▸ **Text provided**

___

Section 6 – Scheduled Maintenance
(1) Regularly scheduled maintenance time shall encompass time which is regularly and reasonably required to maintain the due operation of the Server (hereinafter referred to as “Regularly Scheduled Maintenance”). Regularly Scheduled Maintenance shall be communicated by Comindware to Licensee at least two full business days in advance and shall be scheduled to occur at night or on the weekend. Such notice may be provided at Licensee’s product access page. Comindware hereby provides notice that every Saturday 3:00am ‐ 3:20am Eastern Standard Time (GMT-0500) is reserved for routine scheduled maintenance for use as needed.
(2) Comindware may also take the Service down for unscheduled maintenance and in that event will undertake reasonable efforts to notify Licensee in advance. Such unscheduled maintenance will be counted against the Annual Uptime Percentage.
Section 7 – Acceptable Use; Security; Back Up
(1) Licensee shall not use the Services (i) to offer, for sale or otherwise, or to sell, any illegal or unlawful items or service which would be illegal or unlawful to sell in the jurisdiction in which it is sold or offered, (ii) to provision any content into the Storage Space that contains or constitutes illegal or unlawful content or promotes hate or incitements to violence, or (iii) to perform any act which, directly or indirectly, causes to be transmitted to, uploaded by or downloaded by, the Storage Space or any end user any “junk mail,” “spam,” “chain letters,” “pyramid schemes,” or any other like form of solicitation. If Licensee becomes aware of any violation of this Section 7 (1), Licensee shall immediately notify Comindware and provide Comindware with assistance, as reasonably requested, to stop or remedy the violation.
(2) Licensee shall maintain, and shall procure that any of its personnel accessing the Server maintain, an adequate level of security measures in order to prevent unauthorized access to the Licensed Software and Licensee Content. If Licensee obtains attention of an unauthorized access to the Licensed Software or Licensee Content, Licensee shall promptly notify Comindware and provide Comindware with assistance, as reasonably requested, to stop or remedy such access. In the event Licensee cannot satisfactorily resolve any issue of unauthorized access, Comindware may, in conjunction with any other remedies it may have under this Agreement or under statutory laws, suspend Licensee’s access to the Licensed Software until the issue is resolved.
(3) Licensee shall be responsible for maintaining appropriate security, protection and backup of Licensee Content, which may include routine archiving and the use of encryption technology to protect such content from unauthorized access.

___

▸ **Supplied information**
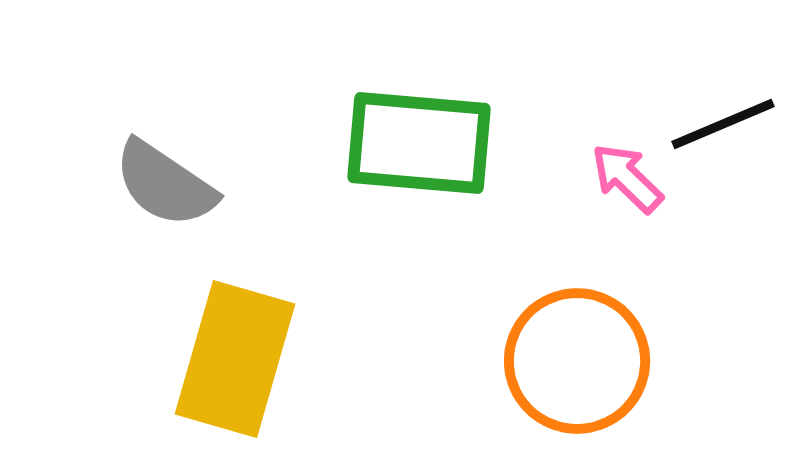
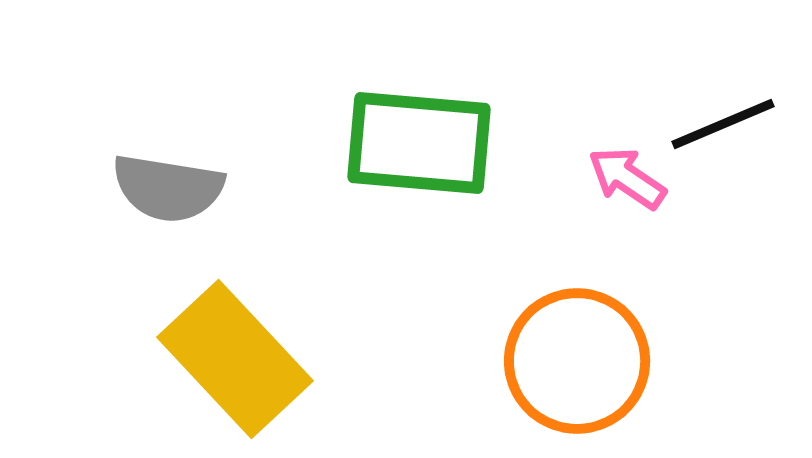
pink arrow: rotated 10 degrees counterclockwise
gray semicircle: moved 3 px right, 4 px down; rotated 25 degrees counterclockwise
yellow rectangle: rotated 59 degrees counterclockwise
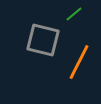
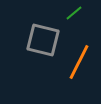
green line: moved 1 px up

___

▸ **Given problem**
Change "unscheduled maintenance" to "emergency maintenance" in the license terms between "(2) Comindware may" and "Annual Uptime Percentage.", inclusive, and write out that passage. Rely only on the license terms, not on the data.

▸ **Result**
(2) Comindware may also take the Service down for emergency maintenance and in that event will undertake reasonable efforts to notify Licensee in advance. Such emergency maintenance will be counted against the Annual Uptime Percentage.